At the same time, however, the policy rate can also be used to influence economic agents’ expectations. A policy rate hike can be interpreted as a signal for lower inflation rates in the future, whilst a cut to policy rates can be viewed as a signal for higher inflation rates in the future. This way, changes in policy rates can influence inflation expectations, which, in turn, affect wages, demand in the goods markets, prices and therefore the inflation rate.
Inflation uncertainty represents uncertainty about the future development of inflation. It therefore describes uncertainty about the level of expected inflation. Inflation uncertainty exists when economic agents are unsure what inflation rate to expect in the future. Based on this, individual inflation uncertainty and macroeconomic inflation uncertainty are distinguished from one another.

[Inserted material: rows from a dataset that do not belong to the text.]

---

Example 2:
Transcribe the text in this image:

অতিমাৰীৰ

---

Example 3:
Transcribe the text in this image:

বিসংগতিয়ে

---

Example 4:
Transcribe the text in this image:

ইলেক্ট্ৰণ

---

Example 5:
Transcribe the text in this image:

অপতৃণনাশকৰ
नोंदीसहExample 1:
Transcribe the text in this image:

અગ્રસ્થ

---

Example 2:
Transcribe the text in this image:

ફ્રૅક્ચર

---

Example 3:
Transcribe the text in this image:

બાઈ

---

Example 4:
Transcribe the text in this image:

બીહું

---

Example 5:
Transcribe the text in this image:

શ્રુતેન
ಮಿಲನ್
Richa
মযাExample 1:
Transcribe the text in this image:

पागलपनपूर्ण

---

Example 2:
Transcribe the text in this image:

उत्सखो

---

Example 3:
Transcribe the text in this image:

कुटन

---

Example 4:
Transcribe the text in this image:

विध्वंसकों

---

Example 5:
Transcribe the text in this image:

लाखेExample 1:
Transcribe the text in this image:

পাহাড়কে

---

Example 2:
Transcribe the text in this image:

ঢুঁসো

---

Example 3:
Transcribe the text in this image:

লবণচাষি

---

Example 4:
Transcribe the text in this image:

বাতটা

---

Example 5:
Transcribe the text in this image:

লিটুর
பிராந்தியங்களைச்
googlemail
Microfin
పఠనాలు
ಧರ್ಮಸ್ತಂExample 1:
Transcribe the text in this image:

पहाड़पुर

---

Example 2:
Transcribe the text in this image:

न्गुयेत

Individual uncertainty describes the personal uncertainty of individual economic agents considered in isolation. To gauge these agents’ uncertainty, the questionnaires for the Bundesbank’s study on expectations contain a question on the subjective probability distribution of the expected inflation rate. Specifically, participants are asked to assign a probability to different inflation scenarios or different inflation rates.
This involves distributing 100 points among the possible inflation scenarios. It is also possible to assign zero points to a scenario. The more points a participant assigns to the scenario, the more strongly they believe inflation/deflation to occur within this range.

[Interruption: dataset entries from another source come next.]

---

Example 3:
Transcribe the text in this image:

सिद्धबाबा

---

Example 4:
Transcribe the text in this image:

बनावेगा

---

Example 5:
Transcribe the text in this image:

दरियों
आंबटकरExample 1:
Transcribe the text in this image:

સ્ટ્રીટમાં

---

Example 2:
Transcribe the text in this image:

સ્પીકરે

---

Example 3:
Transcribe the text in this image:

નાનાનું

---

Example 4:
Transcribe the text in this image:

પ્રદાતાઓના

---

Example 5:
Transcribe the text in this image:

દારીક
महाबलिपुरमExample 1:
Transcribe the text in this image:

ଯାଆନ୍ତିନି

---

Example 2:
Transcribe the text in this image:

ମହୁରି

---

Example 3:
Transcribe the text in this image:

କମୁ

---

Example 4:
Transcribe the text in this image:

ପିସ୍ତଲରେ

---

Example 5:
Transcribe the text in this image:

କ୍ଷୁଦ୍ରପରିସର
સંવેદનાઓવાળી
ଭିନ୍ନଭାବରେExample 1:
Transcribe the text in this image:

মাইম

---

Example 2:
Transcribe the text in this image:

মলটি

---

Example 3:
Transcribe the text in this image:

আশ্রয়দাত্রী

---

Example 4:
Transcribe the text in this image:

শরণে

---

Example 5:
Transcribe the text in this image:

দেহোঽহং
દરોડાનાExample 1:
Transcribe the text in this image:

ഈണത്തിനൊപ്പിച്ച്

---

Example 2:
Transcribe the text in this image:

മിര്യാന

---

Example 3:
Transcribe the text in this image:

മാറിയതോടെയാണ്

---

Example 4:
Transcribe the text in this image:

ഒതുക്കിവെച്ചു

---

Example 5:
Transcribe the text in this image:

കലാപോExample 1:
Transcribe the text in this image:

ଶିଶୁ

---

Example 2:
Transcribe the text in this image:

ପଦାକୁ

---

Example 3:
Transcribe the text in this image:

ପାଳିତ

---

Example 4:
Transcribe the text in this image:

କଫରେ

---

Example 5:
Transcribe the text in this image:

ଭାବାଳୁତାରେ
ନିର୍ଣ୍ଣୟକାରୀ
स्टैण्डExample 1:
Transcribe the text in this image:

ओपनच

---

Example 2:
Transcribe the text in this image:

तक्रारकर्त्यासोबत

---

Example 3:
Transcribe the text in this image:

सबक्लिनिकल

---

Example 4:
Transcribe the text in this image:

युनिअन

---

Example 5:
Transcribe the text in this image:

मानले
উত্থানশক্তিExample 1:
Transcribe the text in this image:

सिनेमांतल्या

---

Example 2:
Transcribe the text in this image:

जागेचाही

Based on this question, individual uncertainty is determined by the number of intervals used. More precisely, the greater the number of inflation scenarios among which respondents distribute their 100 points, the greater their individual uncertainty about the future level of the inflation rate.

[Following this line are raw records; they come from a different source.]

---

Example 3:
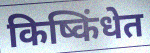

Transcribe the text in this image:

किष्किंधेत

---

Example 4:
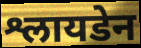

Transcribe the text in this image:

श्लायडेन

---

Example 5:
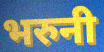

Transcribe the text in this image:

भरुनीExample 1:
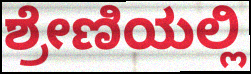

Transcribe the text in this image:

ಶ್ರೇಣಿಯಲ್ಲಿ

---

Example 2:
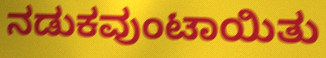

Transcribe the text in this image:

ನಡುಕವುಂಟಾಯಿತು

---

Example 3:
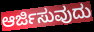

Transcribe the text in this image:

ಆರ್ಜಿಸುವುದು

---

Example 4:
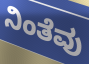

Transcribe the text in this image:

ನಿಂತೆವು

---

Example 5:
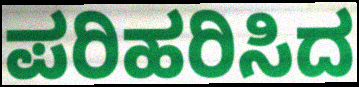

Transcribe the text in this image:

ಪರಿಹರಿಸಿದ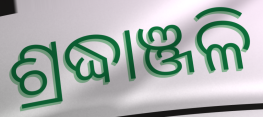
ଶ୍ରଦ୍ଧାଞ୍ଜଳି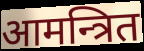
आमन्त्रितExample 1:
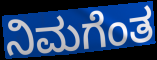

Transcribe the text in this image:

ನಿಮಗೆಂತ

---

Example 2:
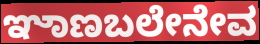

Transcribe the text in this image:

ಞಾಣಬಲೇನೇವ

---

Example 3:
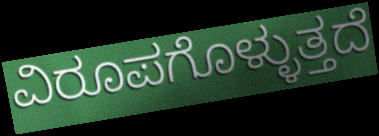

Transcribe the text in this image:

ವಿರೂಪಗೊಳ್ಳುತ್ತದೆ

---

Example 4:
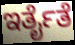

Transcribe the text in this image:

ಇರ್ತೈತೆ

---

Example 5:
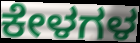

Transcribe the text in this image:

ಕೇಳಗಳ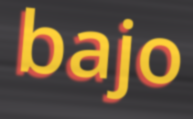
bajoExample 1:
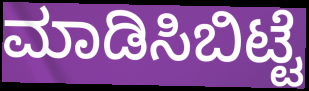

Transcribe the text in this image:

ಮಾಡಿಸಿಬಿಟ್ಟೆ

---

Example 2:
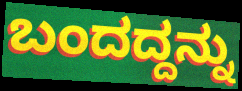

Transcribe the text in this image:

ಬಂದದ್ದನ್ನು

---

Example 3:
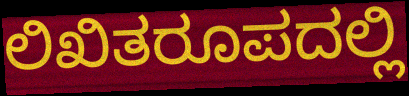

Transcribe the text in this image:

ಲಿಖಿತರೂಪದಲ್ಲಿ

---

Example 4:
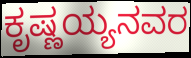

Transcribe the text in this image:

ಕೃಷ್ಣಯ್ಯನವರ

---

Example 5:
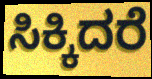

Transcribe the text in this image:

ಸಿಕ್ಕಿದರೆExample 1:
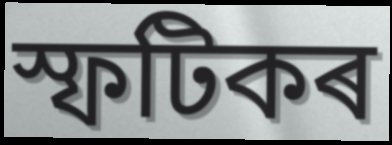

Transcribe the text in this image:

স্ফটিকৰ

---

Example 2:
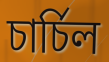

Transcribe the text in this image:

চাৰ্চিল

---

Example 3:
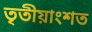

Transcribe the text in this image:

তৃতীয়াংশত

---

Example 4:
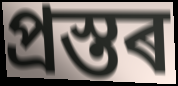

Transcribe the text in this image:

প্ৰস্তৰ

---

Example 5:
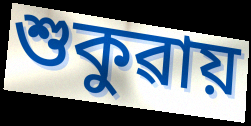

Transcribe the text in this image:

শুকুৱায়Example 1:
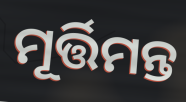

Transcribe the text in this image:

Macroeconomic inflation uncertainty goes beyond the level of individual economic agents and describes aggregate uncertainty about the future inflation rate. Put differently, macroeconomic uncertainty can be seen as disagreement among economic agents about the future level of inflation. It can be depicted as the standard deviation of the prevailing inflation expectations. It is calculated by deriving the standard deviation of the point estimates of respondents for the future inflation rate. The standard deviation describes the dispersion of the various estimated inflation rates around the mean of these point estimates. Simply put, it measures the average distance of all recorded point estimates for the future inflation rate from the mean value of the latter. Thus, it is a suitable yardstick for measuring uncertainty and disagreement surrounding inflation expectations.
The Deutsche Bundesbank can glean very valuable information from how uncertain an individual respondent is about inflation developments. As a respondent’s individual inflation uncertainty increases, so does the likelihood that their inflation expectations will change. Likewise, individual savings and spending decisions are influenced by this.
The degree of uncertainty about inflation expectations also provides indications of the credibility of monetary policy. Increased macroeconomic uncertainty can make it more difficult to implement monetary policy measures. In this context, it can also have a negative impact on macroeconomic developments.
As a result, it is vital for central banks to capture inflation uncertainty and understand how it develops. Monitoring inflation expectations and inflation uncertainty via surveys plays a key role in this.